Work instructions:
Format each nonblank line of the data below as a row of a Markdown table, with the columns "No." and "Text" holding the row number and the line.

Data records:
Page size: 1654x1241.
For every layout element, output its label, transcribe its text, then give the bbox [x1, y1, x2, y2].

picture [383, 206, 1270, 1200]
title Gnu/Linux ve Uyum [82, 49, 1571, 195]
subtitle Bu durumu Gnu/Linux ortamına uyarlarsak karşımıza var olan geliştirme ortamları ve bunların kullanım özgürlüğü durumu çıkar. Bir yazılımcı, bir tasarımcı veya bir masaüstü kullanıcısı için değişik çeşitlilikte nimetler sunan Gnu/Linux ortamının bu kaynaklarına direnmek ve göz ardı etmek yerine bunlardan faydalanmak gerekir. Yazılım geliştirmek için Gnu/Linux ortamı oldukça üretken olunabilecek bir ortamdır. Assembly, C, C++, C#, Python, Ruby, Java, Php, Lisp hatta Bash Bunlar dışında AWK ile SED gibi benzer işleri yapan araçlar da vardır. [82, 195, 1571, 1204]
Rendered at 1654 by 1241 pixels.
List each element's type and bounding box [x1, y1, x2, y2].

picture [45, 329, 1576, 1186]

Solution for this exercise:
| No. | Text |
|---|---|
| 1 | Page size: 1654x1241. |
| 2 | For every layout element, output its label, transcribe its text, then give the bbox [x1, y1, x2, y2]. |
| 3 | picture [383, 206, 1270, 1200] |
| 4 | title Gnu/Linux ve Uyum [82, 49, 1571, 195] |
| 5 | subtitle Bu durumu Gnu/Linux ortamına uyarlarsak karşımıza var olan geliştirme ortamları ve bunların kullanım özgürlüğü durumu çıkar. Bir yazılımcı, bir tasarımcı veya bir masaüstü kullanıcısı için değişik çeşitlilikte nimetler sunan Gnu/Linux ortamının bu kaynaklarına direnmek ve göz ardı etmek yerine bunlardan faydalanmak gerekir. Yazılım geliştirmek için Gnu/Linux ortamı oldukça üretken olunabilecek bir ortamdır. Assembly, C, C++, C#, Python, Ruby, Java, Php, Lisp hatta Bash Bunlar dışında AWK ile SED gibi benzer işleri yapan araçlar da vardır. [82, 195, 1571, 1204] |
| 6 | Rendered at 1654 by 1241 pixels. |
| 7 | List each element's type and bounding box [x1, y1, x2, y2]. |
| 8 | picture [45, 329, 1576, 1186] |